There are of course regional variations of Achari dishes. ‘Achari’ means pickling which is made using a mix of spices. And most vegetables, meat or chicken is used to make it. With the climate in so many northern states reaching a record high this is a clever way to preserve vegetables. And keeps for days after cooking too. I use mustard oil when making this cauliflower dish which gives it a gorgeous pungent flavour and hint of deep colour, so I’d urge you to get some for this recipe; although you can swap it for regular sunflower oil if you prefer a milder flavour. The balance of spices and flavour in most of my cooking is key and with achari gobi being a dry dish the acidity in this recipe is achieved by adding Amchoor (dried mango powder) which give it a delicious tang. Serve this dish with roti or pulao of your choice.

Method

  1. Add the cumin, mustard seeds, fenugreek, fennel and nigella seeds to a mixer and grind to a coarse mix. Separately add the green chillies with a pinch of salt to a pestle and mortar and grind to a paste. Set aside. Blend the garlic and ginger to a smooth paste with a splash of water and set aside.
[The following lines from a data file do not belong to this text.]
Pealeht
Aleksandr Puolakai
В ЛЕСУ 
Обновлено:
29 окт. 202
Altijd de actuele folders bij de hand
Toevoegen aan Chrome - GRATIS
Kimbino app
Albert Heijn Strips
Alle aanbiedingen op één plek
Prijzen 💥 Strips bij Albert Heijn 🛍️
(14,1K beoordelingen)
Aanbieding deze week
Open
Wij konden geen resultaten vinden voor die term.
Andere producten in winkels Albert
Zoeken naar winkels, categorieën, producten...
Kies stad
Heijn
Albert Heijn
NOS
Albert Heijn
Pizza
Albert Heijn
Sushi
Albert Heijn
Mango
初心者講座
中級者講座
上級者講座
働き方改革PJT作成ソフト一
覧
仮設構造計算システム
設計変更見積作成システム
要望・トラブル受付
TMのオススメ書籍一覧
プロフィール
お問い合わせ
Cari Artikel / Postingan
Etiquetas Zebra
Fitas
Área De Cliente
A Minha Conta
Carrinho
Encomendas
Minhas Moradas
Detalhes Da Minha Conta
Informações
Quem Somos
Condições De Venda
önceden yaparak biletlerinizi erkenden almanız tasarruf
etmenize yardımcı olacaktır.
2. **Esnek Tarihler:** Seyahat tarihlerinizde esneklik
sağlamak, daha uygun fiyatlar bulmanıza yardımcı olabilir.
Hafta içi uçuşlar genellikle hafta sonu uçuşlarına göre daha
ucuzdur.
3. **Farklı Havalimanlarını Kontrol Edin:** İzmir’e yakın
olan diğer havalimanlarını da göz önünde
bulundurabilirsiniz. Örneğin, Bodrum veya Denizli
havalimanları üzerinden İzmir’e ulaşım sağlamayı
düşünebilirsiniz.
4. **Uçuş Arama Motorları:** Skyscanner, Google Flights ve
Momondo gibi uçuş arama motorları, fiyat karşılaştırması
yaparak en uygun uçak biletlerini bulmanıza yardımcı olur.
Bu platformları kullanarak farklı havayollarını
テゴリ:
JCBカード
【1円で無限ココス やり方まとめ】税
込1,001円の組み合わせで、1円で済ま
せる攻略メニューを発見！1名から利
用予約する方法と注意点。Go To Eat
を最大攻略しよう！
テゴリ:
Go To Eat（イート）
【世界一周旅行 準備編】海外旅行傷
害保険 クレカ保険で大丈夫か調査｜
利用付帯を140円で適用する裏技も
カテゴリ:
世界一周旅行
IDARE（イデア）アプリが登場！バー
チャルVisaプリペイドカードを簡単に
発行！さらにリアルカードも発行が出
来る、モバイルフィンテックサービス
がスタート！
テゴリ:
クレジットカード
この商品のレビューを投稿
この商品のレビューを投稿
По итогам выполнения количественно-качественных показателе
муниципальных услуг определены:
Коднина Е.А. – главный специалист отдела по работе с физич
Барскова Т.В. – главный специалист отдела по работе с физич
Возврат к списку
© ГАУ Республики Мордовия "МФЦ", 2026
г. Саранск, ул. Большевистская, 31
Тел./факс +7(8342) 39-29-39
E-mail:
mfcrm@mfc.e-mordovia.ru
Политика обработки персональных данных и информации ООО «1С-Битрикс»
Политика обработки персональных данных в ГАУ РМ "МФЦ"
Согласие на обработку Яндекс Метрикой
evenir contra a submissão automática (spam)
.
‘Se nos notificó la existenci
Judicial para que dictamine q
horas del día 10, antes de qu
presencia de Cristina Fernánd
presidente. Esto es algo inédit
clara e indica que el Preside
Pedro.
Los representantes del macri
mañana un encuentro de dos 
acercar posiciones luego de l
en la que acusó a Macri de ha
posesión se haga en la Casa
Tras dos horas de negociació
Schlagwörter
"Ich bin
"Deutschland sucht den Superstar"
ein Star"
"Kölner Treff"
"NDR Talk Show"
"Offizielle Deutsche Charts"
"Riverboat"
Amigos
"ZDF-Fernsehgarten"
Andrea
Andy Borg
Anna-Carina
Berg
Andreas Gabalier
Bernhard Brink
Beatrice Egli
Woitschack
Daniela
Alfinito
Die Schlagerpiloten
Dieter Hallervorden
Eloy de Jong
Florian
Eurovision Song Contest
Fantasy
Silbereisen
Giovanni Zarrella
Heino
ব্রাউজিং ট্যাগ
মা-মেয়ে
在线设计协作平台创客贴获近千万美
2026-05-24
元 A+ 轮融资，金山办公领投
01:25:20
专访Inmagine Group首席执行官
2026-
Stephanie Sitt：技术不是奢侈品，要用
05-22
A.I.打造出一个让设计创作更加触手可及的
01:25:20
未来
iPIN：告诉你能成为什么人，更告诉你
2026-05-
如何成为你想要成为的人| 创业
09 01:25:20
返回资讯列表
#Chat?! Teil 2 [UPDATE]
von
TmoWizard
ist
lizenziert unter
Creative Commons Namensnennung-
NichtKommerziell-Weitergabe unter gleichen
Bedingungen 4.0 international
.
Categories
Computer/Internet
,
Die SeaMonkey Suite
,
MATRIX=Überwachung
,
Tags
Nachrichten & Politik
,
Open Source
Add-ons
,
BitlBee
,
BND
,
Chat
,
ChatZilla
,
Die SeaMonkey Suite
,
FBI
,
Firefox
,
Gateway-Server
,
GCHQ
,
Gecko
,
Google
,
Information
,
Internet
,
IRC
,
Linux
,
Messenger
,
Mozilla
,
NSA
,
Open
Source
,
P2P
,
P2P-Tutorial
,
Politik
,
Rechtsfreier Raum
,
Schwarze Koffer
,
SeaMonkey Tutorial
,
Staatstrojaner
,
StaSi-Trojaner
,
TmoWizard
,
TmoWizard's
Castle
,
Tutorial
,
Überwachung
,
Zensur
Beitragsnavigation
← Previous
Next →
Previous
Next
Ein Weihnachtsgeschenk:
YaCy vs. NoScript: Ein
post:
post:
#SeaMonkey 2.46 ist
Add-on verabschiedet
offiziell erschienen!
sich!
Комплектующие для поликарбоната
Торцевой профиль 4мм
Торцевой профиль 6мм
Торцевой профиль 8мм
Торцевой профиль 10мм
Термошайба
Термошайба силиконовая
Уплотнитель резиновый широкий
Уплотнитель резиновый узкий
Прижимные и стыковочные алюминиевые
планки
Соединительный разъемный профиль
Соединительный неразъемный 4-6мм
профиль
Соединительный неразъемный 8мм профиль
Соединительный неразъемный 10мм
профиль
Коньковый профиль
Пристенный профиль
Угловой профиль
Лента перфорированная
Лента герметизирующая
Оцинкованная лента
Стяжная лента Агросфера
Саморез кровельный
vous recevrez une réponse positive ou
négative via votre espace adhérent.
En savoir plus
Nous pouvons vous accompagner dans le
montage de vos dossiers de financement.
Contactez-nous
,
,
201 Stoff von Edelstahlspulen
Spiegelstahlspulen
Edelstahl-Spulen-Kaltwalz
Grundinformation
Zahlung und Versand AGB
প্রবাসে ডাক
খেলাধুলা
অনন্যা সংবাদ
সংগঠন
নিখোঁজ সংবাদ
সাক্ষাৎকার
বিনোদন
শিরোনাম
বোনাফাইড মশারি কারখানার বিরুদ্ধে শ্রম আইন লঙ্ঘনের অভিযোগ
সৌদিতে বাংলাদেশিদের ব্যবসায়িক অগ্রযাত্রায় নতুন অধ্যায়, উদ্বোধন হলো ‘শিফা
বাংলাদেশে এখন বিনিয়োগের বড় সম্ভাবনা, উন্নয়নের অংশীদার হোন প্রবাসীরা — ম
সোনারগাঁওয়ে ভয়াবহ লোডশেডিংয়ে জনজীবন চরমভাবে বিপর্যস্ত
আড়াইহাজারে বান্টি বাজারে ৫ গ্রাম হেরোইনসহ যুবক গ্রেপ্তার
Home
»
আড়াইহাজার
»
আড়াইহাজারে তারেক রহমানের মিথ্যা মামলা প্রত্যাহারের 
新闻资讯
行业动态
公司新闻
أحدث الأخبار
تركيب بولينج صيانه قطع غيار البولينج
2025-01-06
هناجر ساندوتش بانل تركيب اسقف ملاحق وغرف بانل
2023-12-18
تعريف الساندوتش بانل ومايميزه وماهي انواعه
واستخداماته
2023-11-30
  2. Heat oil in a heavy bottom sauce pan over a medium flame. Add the asafoetida and the coarsely ground spice mix. Fry for 20 seconds and add the onions cook them for 12 minutes stirring well. As they begin to soften add the garlic and ginger paste and fry for a minute.

  3. Add the turmeric powder, stir well and add the cauliflower florets along with the coriander powder. Season to taste. Fry for a 2-3 minutes stirring continuously. Add 150mls water and the green chilli paste. Stir well and cook over a low heat with a lid on for 14 minutes. Stir a couple of times through the cooking.Lucknowi Achari Gobi

  4. Add amchoor powder and sugar continue cooking for a minute. Garnish with fresh coriander. Serve warm with roti, naan or pulao.

  • http://www.novicehousewife.com Shumaila Chauhan

    I just bought gobhi from the market today and was going to prepare it my traditional way, but I think I am going to try this out. Thanks for sharing your stories and recipes.

    • Maunika Gowardhan

      Thank you! Hope you enjoy it x

  • Ant

    I made this a day or two ago, and I can honestly say it was absolutely amazing!

    • Maunika Gowardhan

      Thank you thank you! Very kind and so wonderful to hear youve enjoyed it x

  • Nancy Sosnowski

    I made this the other day and it is delicious! Thank you!

    • Maunika Gowardhan

      Yay! Love this dish I serve it with pulao and such a treat using cauli with spices.

  • salma

    thanku for posting all the receipes….just curious to know the difference between white onion and redonion……which dishes we can use white onions…
    thankyou.

    • Maunika Gowardhan

      Red onions have a touch of sweetness when fried so depending on the dish you can used either.

  • Sharbani Mukerjee

    I made this recipe and it was very tasty. The only mistake i made was perhaps that I used onion paste instead of roughly chopped onions.
    Also didn’t realize that the spices are also known as the “paanch phoron” in bengali.

    • Maunika Gowardhan

      Glad to hear you enjoyed it!

  • saranya

    What’s a good substitute for Nigella seeds?

    • Maunika Gowardhan

      You can leave them out if you wish. Kalonji/ Nigella seeds have a lovely peppery note in flavour which is hard tp replicate in anyother spice.

  • Thomas Hogarth

    I love this dish, its basically a regular side now whenever I cook, I just wish I could make it consistently, sometimes a little too bitter, spicy, sweet, but its SO easy to balance it out and make it perfect.